MOIRA Council has appointed the same probity auditor which uncovered a $17 million black hole in the late 1990s to apply the blowtorch to its operations again.
Albury-based Rob Salisbury & Associates will conduct the independent probe after being selected from three other options by the council at a confidential meeting last week.
The audit will focus on the “fiscal and operational aspects” of the council, with its findings and recommendations due to be tabled on April 30.
Three years after the creation of the council in 1994 following the merger of Cobram, Numurkah, Nathalia and parts of the Yarrawonga and Tungamah councils, it was found to be shackled by massive debt.
The appointment of the latest probity audit came at the height of a turbulent period late last year which included the axing of chief executive officer Gary Arnold and the departure of other senior staff members, Paul Squires and Adrian Pawar.
Initial rumblings became evident when a proposed 6 per cent rate rise was overturned by a new-look council, which also exercised the option of advertising Mr Arnold’s position.
Moira Mayor Peter Mansfield said the probity auditor’s findings and recommendations should coincide with a replacement chief executive officer in place.
“The council has four new councillors and two others who weren’t elected at the previous elections,” he said.
“They just want a full report by a probity auditor to see how we are travelling.
“It will be a broad range of areas where the probity auditor will investigate to see where improvements can be made.

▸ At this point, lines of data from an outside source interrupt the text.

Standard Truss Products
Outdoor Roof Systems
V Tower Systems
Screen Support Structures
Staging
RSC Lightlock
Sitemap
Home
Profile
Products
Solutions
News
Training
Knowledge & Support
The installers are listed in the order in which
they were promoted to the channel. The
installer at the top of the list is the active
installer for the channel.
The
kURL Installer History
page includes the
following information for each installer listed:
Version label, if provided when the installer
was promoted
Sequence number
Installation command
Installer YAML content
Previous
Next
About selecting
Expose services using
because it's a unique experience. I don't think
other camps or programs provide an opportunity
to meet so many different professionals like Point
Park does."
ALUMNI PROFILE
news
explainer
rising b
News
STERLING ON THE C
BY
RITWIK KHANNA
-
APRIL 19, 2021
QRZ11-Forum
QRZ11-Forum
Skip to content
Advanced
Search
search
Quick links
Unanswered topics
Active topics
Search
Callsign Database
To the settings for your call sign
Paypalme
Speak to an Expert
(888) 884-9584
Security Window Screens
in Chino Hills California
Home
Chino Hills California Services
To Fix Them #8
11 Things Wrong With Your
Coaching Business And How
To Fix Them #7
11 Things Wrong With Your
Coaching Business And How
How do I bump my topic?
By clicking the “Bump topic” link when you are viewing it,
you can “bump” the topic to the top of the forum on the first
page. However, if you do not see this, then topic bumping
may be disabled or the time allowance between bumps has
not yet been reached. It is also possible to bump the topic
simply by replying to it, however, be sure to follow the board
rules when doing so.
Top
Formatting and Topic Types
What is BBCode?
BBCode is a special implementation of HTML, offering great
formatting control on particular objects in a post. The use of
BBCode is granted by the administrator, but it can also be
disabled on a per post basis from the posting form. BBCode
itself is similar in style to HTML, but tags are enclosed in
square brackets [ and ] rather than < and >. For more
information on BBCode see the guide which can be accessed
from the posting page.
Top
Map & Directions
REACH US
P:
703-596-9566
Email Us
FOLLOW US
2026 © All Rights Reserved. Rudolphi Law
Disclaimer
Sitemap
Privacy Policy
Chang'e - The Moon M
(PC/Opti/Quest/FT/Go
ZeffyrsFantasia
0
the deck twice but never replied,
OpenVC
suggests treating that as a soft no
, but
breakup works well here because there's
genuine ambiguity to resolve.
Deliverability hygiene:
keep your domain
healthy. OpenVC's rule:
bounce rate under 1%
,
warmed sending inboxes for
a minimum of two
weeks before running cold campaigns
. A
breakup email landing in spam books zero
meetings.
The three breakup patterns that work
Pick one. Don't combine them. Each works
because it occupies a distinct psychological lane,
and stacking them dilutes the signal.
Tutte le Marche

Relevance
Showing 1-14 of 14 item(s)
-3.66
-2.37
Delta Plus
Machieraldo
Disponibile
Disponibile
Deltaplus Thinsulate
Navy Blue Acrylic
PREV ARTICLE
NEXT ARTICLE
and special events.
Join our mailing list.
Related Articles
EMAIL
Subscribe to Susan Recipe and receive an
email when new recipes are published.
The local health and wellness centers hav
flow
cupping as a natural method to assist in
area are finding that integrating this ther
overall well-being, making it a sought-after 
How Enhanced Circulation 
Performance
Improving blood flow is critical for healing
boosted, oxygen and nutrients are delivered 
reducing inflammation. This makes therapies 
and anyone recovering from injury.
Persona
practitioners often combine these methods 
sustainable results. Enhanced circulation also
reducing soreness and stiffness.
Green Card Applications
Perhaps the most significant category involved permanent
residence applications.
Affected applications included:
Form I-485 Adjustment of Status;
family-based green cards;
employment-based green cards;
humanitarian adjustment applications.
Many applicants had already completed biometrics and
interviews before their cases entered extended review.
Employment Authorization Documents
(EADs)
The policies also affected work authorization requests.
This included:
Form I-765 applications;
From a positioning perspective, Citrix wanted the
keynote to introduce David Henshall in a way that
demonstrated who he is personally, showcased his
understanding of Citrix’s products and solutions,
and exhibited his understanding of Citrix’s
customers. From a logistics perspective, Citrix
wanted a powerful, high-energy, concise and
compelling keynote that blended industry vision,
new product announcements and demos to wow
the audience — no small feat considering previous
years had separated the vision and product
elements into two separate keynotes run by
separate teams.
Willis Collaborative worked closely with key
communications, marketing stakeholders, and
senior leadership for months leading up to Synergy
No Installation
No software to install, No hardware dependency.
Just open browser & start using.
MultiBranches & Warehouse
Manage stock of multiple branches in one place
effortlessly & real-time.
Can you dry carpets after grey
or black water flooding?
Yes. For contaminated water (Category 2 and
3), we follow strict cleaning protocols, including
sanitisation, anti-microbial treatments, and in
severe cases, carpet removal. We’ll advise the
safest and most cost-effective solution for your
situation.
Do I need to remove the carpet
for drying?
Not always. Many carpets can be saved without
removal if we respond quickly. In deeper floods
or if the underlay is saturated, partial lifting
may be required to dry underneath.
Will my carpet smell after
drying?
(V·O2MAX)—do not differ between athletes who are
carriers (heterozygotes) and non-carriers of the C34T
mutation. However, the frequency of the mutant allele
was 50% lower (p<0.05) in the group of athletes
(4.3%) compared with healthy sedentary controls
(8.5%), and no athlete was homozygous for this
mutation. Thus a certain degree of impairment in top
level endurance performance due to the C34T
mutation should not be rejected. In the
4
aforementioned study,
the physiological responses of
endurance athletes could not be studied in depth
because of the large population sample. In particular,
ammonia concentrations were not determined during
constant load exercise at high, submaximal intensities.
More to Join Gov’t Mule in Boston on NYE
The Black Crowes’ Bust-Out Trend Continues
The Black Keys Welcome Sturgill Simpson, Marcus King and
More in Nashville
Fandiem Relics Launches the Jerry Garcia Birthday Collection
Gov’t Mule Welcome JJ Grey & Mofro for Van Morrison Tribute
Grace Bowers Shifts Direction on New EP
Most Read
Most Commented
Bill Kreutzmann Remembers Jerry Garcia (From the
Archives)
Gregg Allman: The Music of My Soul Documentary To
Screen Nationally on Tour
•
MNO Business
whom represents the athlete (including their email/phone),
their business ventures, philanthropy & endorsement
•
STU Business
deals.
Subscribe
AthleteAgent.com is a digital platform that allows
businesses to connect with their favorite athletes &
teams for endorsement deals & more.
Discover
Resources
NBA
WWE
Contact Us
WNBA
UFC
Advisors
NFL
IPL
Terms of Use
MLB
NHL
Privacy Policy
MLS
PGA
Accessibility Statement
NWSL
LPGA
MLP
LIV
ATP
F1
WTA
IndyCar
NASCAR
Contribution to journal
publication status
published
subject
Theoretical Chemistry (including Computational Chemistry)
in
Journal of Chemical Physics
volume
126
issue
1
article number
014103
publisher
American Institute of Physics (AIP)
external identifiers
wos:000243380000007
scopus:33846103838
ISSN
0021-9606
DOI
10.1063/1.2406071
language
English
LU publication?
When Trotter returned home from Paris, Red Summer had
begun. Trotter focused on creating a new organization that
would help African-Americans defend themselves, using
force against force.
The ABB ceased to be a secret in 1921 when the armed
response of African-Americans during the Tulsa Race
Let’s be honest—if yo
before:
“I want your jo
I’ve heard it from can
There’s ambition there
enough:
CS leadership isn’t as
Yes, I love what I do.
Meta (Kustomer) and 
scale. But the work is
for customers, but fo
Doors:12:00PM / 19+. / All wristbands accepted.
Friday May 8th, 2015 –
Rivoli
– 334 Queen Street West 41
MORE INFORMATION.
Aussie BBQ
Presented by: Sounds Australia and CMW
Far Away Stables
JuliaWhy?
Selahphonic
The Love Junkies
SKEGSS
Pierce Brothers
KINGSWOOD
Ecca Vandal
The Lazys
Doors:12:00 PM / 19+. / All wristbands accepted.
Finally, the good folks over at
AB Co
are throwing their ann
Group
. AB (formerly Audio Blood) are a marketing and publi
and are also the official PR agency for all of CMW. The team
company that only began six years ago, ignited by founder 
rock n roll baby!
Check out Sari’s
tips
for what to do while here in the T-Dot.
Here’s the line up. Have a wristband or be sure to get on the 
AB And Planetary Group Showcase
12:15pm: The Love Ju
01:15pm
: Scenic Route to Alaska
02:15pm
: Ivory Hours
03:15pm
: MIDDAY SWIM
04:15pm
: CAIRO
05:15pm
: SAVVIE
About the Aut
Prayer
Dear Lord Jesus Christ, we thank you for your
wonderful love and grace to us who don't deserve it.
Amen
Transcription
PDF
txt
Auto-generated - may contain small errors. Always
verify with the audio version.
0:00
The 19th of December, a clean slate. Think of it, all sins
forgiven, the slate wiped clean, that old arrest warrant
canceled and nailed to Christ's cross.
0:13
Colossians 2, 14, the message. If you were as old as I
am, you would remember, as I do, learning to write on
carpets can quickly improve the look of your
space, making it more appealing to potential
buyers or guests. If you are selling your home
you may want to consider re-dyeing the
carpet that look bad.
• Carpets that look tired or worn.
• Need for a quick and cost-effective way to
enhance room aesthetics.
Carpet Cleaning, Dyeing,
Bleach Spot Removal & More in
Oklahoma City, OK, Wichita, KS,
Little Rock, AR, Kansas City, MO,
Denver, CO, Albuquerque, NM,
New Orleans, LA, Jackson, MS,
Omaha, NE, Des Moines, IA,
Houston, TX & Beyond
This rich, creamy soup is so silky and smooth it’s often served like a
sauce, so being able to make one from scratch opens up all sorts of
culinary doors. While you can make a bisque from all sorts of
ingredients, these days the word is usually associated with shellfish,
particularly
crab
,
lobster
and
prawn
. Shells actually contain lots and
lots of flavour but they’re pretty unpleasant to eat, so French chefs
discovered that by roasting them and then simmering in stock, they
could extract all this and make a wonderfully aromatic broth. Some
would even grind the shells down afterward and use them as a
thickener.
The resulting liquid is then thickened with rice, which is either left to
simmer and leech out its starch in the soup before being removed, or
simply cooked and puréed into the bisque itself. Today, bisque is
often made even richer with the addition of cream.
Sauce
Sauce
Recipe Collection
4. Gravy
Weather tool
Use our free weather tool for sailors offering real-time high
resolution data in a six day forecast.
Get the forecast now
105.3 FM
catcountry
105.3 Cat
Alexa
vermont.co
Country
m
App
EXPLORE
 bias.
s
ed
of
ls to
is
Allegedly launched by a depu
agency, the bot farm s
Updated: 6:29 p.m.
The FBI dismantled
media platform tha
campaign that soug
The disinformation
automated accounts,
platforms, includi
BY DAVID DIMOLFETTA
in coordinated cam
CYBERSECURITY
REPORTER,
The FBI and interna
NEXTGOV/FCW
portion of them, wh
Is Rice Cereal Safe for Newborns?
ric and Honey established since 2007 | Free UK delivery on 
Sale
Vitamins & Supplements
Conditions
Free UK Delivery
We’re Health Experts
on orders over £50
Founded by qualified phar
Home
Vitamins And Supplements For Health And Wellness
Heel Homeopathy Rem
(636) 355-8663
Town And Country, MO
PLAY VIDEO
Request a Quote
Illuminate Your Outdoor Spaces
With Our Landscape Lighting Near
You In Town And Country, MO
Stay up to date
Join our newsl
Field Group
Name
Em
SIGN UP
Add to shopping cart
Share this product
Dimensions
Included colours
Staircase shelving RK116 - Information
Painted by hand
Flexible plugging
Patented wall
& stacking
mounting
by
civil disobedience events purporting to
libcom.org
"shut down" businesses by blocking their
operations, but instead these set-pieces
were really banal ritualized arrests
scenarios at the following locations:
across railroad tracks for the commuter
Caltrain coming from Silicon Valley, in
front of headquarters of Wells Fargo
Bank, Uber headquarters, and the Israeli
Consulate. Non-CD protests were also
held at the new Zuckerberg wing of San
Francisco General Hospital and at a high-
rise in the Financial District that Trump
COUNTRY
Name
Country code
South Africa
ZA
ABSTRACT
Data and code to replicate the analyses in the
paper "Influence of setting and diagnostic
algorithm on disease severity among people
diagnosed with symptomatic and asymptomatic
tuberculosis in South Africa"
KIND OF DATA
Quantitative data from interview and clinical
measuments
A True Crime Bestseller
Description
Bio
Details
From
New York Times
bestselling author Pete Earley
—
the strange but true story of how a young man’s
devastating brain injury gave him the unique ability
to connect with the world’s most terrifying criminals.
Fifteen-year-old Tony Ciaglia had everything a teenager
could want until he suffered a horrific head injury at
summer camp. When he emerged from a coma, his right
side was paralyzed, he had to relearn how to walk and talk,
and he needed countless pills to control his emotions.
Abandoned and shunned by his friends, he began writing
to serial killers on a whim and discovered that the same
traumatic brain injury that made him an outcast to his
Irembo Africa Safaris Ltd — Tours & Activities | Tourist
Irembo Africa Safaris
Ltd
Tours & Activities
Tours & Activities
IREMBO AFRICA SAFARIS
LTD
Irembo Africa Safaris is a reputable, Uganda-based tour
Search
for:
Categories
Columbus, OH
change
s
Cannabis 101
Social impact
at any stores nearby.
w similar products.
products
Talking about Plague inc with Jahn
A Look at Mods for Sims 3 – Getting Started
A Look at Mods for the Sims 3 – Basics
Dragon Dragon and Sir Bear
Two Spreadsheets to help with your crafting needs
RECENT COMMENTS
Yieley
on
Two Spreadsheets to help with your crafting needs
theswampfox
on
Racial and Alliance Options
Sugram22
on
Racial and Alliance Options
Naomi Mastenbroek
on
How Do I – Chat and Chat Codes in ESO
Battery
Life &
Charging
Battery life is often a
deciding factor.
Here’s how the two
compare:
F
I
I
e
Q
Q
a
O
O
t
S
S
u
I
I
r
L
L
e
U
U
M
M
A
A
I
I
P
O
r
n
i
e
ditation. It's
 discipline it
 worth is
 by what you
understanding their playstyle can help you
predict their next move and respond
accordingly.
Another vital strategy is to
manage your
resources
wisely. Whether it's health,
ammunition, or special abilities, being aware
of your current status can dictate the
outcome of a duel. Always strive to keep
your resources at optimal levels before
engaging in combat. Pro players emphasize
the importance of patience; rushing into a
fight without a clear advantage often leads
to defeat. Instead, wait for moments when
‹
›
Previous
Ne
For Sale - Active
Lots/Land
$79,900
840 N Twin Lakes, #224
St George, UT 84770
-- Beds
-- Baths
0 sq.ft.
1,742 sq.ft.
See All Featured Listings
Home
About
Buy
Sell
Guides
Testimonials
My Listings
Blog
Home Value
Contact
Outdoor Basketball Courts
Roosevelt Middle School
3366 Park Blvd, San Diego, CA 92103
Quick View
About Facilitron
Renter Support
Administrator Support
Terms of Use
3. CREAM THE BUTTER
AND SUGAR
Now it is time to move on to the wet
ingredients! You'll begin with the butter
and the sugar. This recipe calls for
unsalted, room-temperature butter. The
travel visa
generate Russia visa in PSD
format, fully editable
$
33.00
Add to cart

“The new CEO will be able to act on the recommendations if he or she so wishes.”
Mr Pawar had proposed tough measures, including job and spending cuts, in his role of chief financial officer before quitting after only six months.
Peter Bertolis is acting Moira chief executive.
Cr Mansfield said the probity audit outcomes would be a defining moment for the council.
“As councillors we want to get a better handle on how things are running and should be running,” he said.
“Some councillors have different concerns about different aspects of the operation.
“We wouldn’t be doing it if we didn’t think it would be of benefit to the shire.”
Moira has allocated $60,000 for the audit.